━━ Data listing

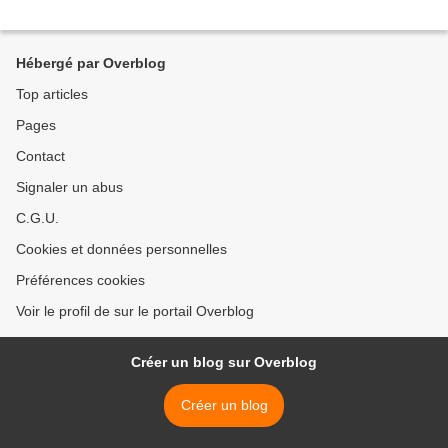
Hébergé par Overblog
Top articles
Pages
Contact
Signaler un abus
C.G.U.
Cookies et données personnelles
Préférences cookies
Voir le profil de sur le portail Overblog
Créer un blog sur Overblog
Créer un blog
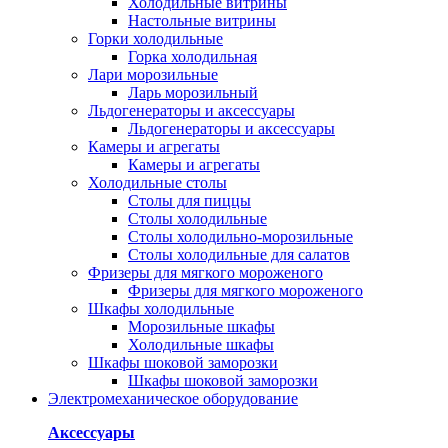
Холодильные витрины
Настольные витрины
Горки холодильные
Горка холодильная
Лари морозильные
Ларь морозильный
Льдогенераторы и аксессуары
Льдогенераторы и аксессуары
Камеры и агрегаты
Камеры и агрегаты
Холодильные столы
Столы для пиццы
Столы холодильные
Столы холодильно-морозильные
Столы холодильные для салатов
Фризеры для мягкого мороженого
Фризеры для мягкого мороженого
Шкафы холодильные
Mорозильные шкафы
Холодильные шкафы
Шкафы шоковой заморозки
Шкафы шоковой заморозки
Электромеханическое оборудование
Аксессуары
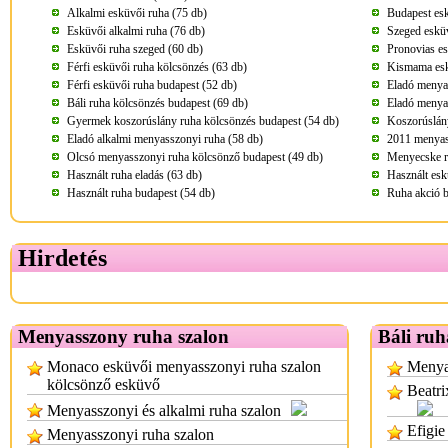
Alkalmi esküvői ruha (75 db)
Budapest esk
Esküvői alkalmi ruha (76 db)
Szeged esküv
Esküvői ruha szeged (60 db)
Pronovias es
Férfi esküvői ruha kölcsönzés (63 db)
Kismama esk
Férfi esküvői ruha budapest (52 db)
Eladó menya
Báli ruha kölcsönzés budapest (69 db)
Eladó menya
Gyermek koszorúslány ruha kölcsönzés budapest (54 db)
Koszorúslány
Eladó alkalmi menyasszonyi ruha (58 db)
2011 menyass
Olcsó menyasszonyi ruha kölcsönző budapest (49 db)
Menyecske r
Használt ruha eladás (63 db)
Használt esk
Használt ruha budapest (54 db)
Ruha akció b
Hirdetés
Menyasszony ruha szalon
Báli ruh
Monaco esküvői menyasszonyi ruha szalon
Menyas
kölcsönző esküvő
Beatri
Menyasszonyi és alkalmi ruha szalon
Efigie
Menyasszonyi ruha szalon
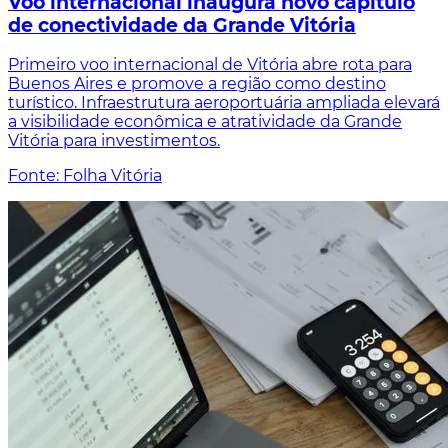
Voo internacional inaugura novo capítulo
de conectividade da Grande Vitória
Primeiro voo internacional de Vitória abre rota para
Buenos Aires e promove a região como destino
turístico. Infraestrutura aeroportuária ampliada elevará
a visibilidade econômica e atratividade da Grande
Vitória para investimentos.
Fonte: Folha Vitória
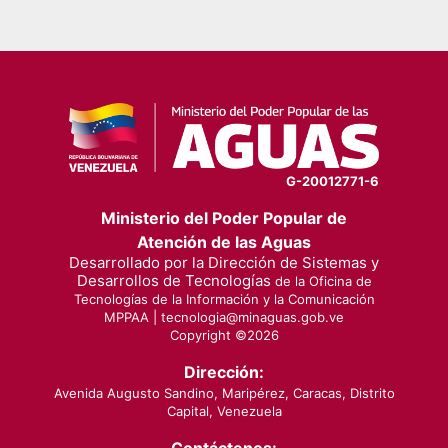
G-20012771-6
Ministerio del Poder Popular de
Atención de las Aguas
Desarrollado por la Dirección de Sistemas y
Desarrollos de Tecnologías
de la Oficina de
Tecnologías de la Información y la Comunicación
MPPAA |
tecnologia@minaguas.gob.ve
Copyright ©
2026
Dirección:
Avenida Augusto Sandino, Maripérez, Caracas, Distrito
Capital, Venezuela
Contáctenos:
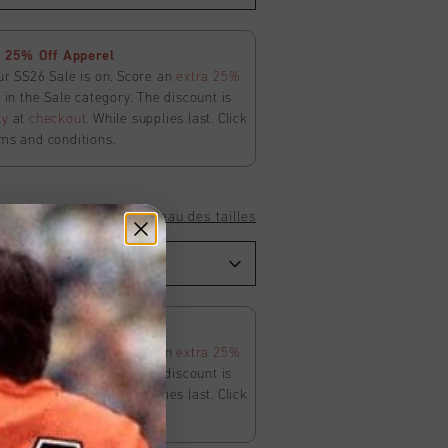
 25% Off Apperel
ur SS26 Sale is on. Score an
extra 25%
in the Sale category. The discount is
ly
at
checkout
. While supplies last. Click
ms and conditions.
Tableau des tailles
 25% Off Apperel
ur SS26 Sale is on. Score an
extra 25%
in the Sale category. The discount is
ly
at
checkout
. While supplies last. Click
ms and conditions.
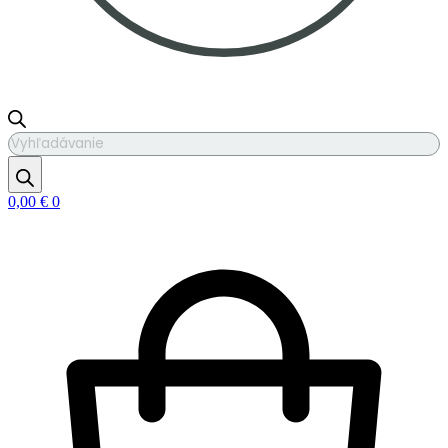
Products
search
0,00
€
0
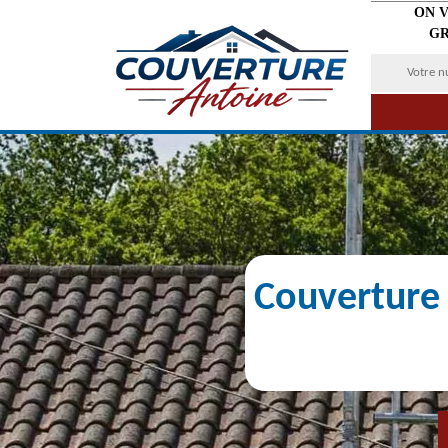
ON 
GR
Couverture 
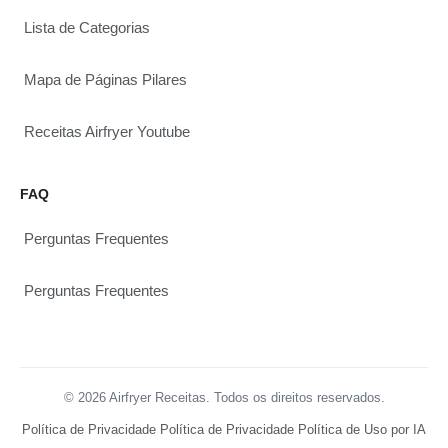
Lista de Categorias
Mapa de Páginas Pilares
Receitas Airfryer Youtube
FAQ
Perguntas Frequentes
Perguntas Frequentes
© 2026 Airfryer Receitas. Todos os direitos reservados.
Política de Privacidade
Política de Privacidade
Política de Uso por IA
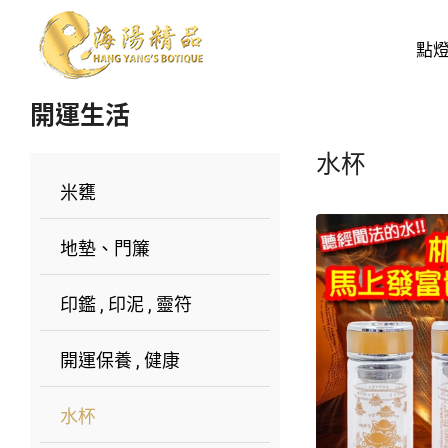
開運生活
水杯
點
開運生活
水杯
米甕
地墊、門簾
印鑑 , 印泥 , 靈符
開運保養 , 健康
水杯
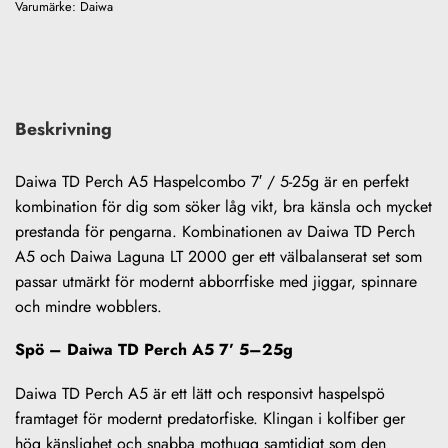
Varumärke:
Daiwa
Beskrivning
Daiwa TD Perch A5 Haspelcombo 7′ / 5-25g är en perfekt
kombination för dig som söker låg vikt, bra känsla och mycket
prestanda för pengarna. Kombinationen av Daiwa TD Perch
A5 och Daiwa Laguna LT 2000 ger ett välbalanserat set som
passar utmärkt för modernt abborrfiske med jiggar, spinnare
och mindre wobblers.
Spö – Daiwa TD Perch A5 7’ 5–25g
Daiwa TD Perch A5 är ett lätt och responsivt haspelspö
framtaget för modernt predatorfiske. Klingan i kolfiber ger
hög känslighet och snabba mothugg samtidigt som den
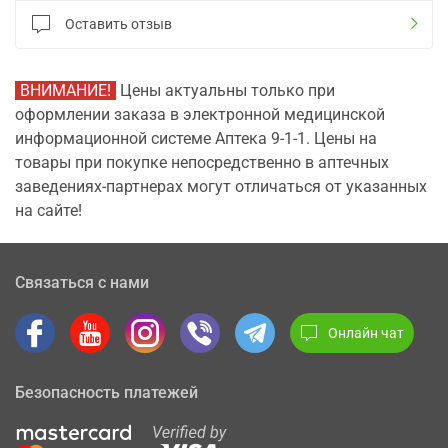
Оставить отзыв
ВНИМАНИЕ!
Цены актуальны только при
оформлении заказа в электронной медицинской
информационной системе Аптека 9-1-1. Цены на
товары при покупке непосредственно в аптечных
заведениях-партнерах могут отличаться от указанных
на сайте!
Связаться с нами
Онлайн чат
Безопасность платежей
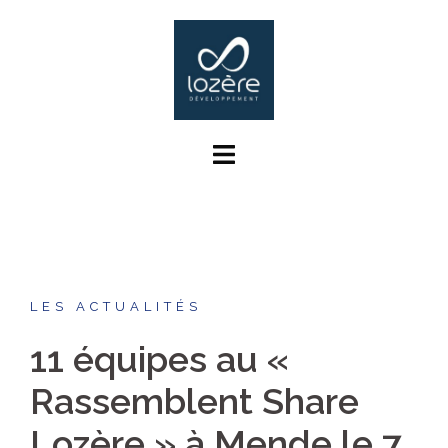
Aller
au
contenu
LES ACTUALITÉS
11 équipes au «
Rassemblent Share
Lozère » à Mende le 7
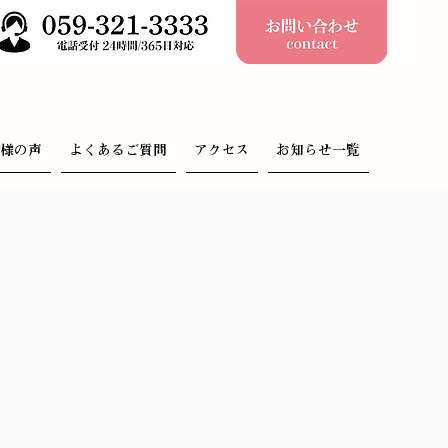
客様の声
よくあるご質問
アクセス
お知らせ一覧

━━━━

**Your instructions:**
The lines to retype run from the one containing "Rassemblent Share" through the last line of the records above; write them exactly and skip the pictures.

**Solved problem:**
Rassemblent Share
Lozère » à Mende le 7
客様の声
よくあるご質問
アクセス
お知らせ一覧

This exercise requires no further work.